TO-DO ITEM: Change "schweren" to "schwersten" in the items, beginning at the line that has "sind elf Corona-Patienten" and ending with the last line of the items, and leave everything else as it is. Give back only those lines and omit the pictures.

EXERCISE INPUT:
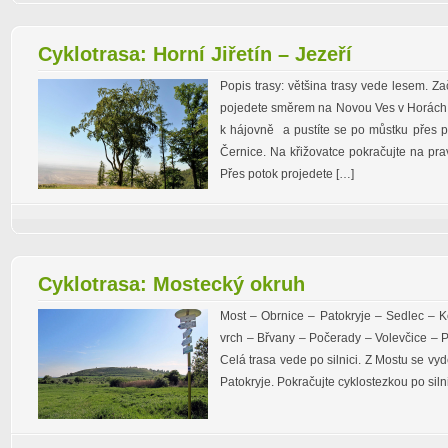
Cyklotrasa: Horní Jiřetín – Jezeří
Popis trasy: většina trasy vede lesem. Za
pojedete směrem na Novou Ves v Horách. 
k hájovně a pustíte se po můstku přes po
Černice. Na křižovatce pokračujte na pra
Přes potok projedete […]
Cyklotrasa: Mostecký okruh
Most – Obrnice – Patokryje – Sedlec – K
vrch – Břvany – Počerady – Volevčice – P
Celá trasa vede po silnici. Z Mostu se vyd
Patokryje. Pokračujte cyklostezkou po siln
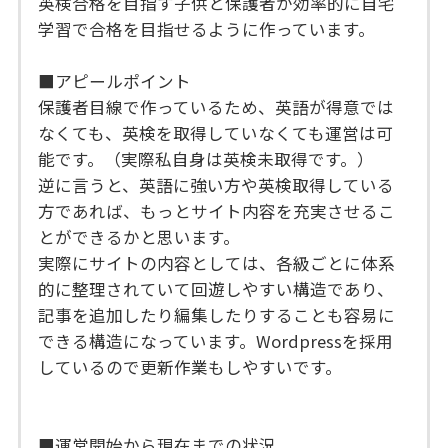
英検合格を目指す子供と保護者が効率的に自宅
学習で合格を目指せるように作っています。
■アピールポイント
保護者目線で作っているため、英語が得意では
なくても、英検を取得していなくても運営は可
能です。（実際私自身は英検未取得です。）
逆に言うと、英語に強い方や英検取得している
方であれば、もっとサイト内容を充実させるこ
とができるかと思います。
実際にサイトの内容としては、各級ごとに体系
的に整理されていて回遊しやすい構造であり、
記事を追加したり編集したりすることも容易に
できる構造になっています。Wordpressを採用
しているので更新作業もしやすいです。
■運営開始から現在までの状況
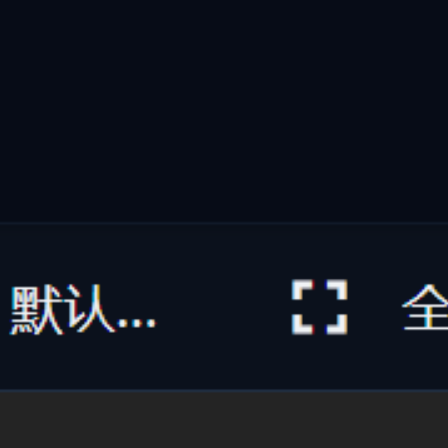
智能打标与摘要
自动打标与深度摘要
AI 智能理解文档/图片/代码/音视频，自动提取语义并生成多
维标签与自然语言摘要
不再需要手动标注文件。萤核内置的本地多模态 AI 引擎能自
动深度解析各类文档、代码片段、高精图像及音视频文件，精
准提取核心主题、关键实体与内容摘要，打造结构化的个人/
企业智能知识库。
多模态解析：支持文本、PDF、代码、图片与音视频
提取
自然语言摘要：AI 自动阅读并生成一句话精炼概述
自动语义标签：基于 54+ 分类维度自动赋予多维标
记
#
自动打标
#
AI摘要
#
文档理解
#
语义分析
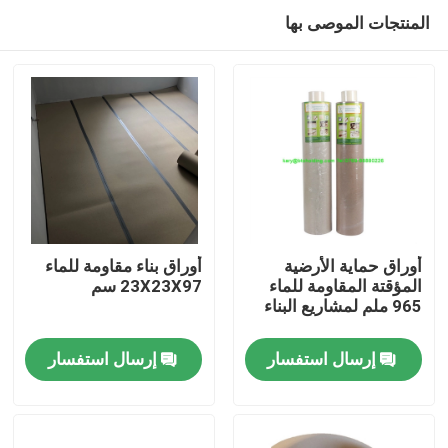
المنتجات الموصى بها
أوراق حماية الأرضية
أوراق بناء مقاومة للماء
المؤقتة المقاومة للماء
23X23X97 سم
965 ملم لمشاريع البناء
منزل
إرسال استفسار
إرسال استفسار
حول بنا
إتصال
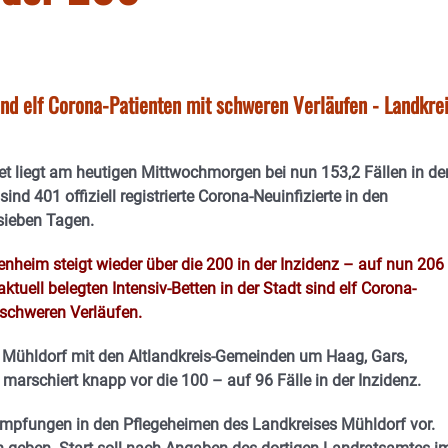
sind elf Corona-Patienten mit schweren Verläufen - Landkre
et liegt am heutigen Mittwochmorgen bei nun 153,2 Fällen in de
sind 401 offiziell registrierte Corona-Neuinfizierte in den
sieben Tagen.
enheim steigt wieder über die 200 in der Inzidenz – auf nun 206
aktuell belegten Intensiv-Betten in der Stadt sind elf Corona-
 schweren Verläufen.
 Mühldorf mit den Altlandkreis-Gemeinden um Haag, Gars,
marschiert knapp vor die 100 – auf 96 Fälle in der Inzidenz.
impfungen in den Pflegeheimen des Landkreises Mühldorf vor.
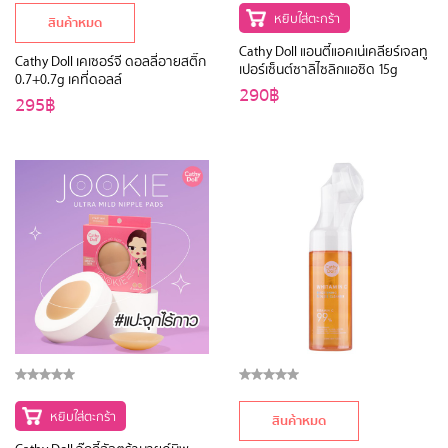
หยิบใส่ตะกร้า
สินค้าหมด
Cathy Doll แอนตี้แอคเน่เคลียร์เจลทู
Cathy Doll เคเซอร์จี ดอลลี่อายสติ๊ก
เปอร์เซ็นต์ซาลิไซลิกแอซิด 15g
0.7+0.7g เคที่ดอลล์
290฿
295฿
หยิบใส่ตะกร้า
สินค้าหมด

SOLUTION TO THIS TASK:
sind elf Corona-Patienten mit schwersten Verläufen - Landkre
et liegt am heutigen Mittwochmorgen bei nun 153,2 Fällen in de
sind 401 offiziell registrierte Corona-Neuinfizierte in den
sieben Tagen.
enheim steigt wieder über die 200 in der Inzidenz – auf nun 206
aktuell belegten Intensiv-Betten in der Stadt sind elf Corona-
 schwersten Verläufen.
 Mühldorf mit den Altlandkreis-Gemeinden um Haag, Gars,
marschiert knapp vor die 100 – auf 96 Fälle in der Inzidenz.
impfungen in den Pflegeheimen des Landkreises Mühldorf vor.
หยิบใส่ตะกร้า
สินค้าหมด
Cathy Doll แอนตี้แอคเน่เคลียร์เจลทู
Cathy Doll เคเซอร์จี ดอลลี่อายสติ๊ก
เปอร์เซ็นต์ซาลิไซลิกแอซิด 15g
0.7+0.7g เคที่ดอลล์
290฿
295฿
หยิบใส่ตะกร้า
สินค้าหมด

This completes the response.